What Should IT Do to Be Involved?

Creating a customer journey map is a collaborative project. The best first step any CIO can take to be a part of this project is to break down any silos or any competing goals that may exist with other departments. No single department can “own” the customer journey map. Either everyone is on board and in consensus or you have a flawed map.

The actual creation of the map requires both quantitative and qualitative data. Since CIOs and IT rarely directly interacts with consumers, they won’t have much qualitative data. However, they will have quantitative data found within the systems of engagement and systems of record. The CIO should deliver whatever data they may have about the customer experience, whether that is customer analytics or website data.

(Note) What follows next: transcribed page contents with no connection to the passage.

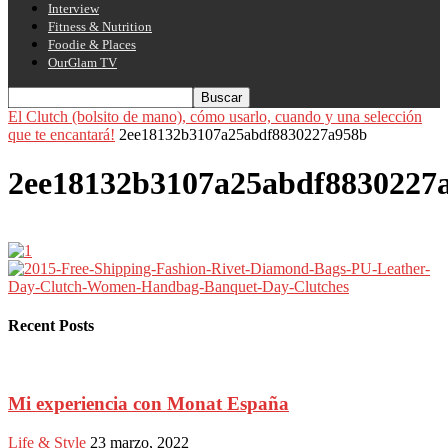
Interview
Fitness & Nutrition
Foodie & Places
OurGlam TV
El Clutch (bolsito de mano), cómo usarlo, cuando y una selección
que te encantará!
2ee18132b3107a25abdf8830227a958b
2ee18132b3107a25abdf8830227
Recent Posts
Mi experiencia con Monat España
Life & Style
23 marzo, 2022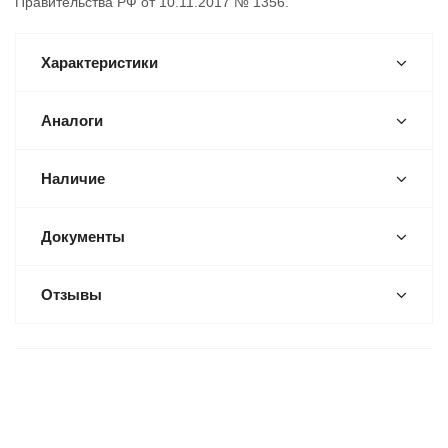
Правительства РФ от 10.11.2017 № 1356.
Характеристики
Аналоги
Наличие
Документы
Отзывы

Finally, it’s important to remember the overall goal of this experience: it’s to delight the customer in every phase of their journey with you. IT can often hold preconceived notions of what’s the best technology or tool or they can have doubts over whether technology is necessary. These beliefs will only put up roadblocks in the process. Let the needs of the customer drive this process. As Steve Jobs once said back in 1995, “You’ve got to start with the customer experience and work back to the technology — not the other way around.” For CIOs to succeed they must open their eyes to the journey the customer is on and then work to support it.

Customer journey mapping is an important exercise that every organization should do and IT shouldn’t miss out on the opportunity to help shape the experience for the customer. By bringing the right data, clarifying the needs and understanding the wants, IT can deliver the technology that will enable fantastic customer experiences and support the company in their business goals.